Future of Silo and the Rise of the ‘Siloverse’
Silo isn’t just a restaurant - it’s the heart of what Doug calls the ‘Siloverse’, a growing ecosystem of circular economy projects and radical food system ideas.
Doug explained: “I think we’re heading toward specialisation. Fermentation is a huge one - it’s such a vast subject. We’ve opened a fermentation factory, which is a massive project. At first, we thought: we’ll grow koji and use it to fix food waste on an industrial level - like making soy sauce from waste bread or miso from spent brewers' grain. Then put those products back into the food system. That’s one specialisation, and there will be more.”
“I see Silo expanding through these offshoots - whether it's opening a glass pottery to turn wine bottles into plates or tiles, or other self-contained systems. That’s the Siloverse. We’re creating a whole ecosystem of circular solutions.”
Challenges
He added: “It would be irresponsible to say we’ve never had challenges or setbacks. Waste is messy. The system isn’t perfect. We still recycle - glass is a big one - and my dream is to one day eliminate that too. I’d love to have everything served from taps, and turn the few glass bottles we do get into plates or tiles. That’s not recycling - that’s upcycling. But it’s a lifetime’s work.

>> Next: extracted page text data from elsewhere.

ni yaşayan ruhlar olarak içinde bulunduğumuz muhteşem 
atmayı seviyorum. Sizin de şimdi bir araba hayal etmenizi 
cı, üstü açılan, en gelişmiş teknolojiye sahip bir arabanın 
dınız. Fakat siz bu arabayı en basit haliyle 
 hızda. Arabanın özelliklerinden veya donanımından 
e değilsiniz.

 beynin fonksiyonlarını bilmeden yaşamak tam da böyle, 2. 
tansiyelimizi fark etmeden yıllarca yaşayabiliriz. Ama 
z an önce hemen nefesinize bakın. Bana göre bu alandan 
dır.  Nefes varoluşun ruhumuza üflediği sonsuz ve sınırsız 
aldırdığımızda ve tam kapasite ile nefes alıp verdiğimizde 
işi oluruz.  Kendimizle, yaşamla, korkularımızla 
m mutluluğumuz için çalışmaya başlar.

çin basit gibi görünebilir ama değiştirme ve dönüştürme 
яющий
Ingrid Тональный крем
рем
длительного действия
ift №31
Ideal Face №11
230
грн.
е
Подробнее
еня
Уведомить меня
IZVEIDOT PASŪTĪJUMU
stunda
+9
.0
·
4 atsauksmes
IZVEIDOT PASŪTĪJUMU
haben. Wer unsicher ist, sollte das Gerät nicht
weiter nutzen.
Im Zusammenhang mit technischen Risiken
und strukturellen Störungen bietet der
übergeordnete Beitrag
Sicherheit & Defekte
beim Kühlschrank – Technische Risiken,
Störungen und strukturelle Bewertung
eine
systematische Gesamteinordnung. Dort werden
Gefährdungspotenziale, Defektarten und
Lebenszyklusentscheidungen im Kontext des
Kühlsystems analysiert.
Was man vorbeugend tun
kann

“What we’ve never had is a general waste bin. No black bags of non-circular materials. If we do make mistakes - like someone sending us plastic packaging by accident - we don’t sneak it out the back. We keep it. We use it as a memento. A reminder. We own our mistakes because that’s how you learn. I’d rather be transparent about our flaws than pretend we’re perfect.
“Perfection is a myth in this industry. Look at the world of Michelin, cookbooks - everyone’s presenting themselves as perfect. But we’re not. I’d much rather be honest, imperfect, and human.”
If he could do it all again
Doug added: “If I could go back and have dinner at Silo on opening night, I’d say: ‘You’re mad.’ I’d say, ‘Fortune favours the brave, but you’re walking the path of most resistance. If you’re not prepared to suffer, you’re going to fail.’ What we were doing was change, and change is hard.
“Innovation brings challenges, friction, instability, stress, and tears. You can’t change the system without encountering massive resistance. The commercial world understands what it already knows. When you present something unrecognisable, you’re going to get less bookings. People won’t know what to make of it. Staff might join with the wrong expectations. It will be hard. The more you innovate, the more you struggle. But that’s the price of progress.”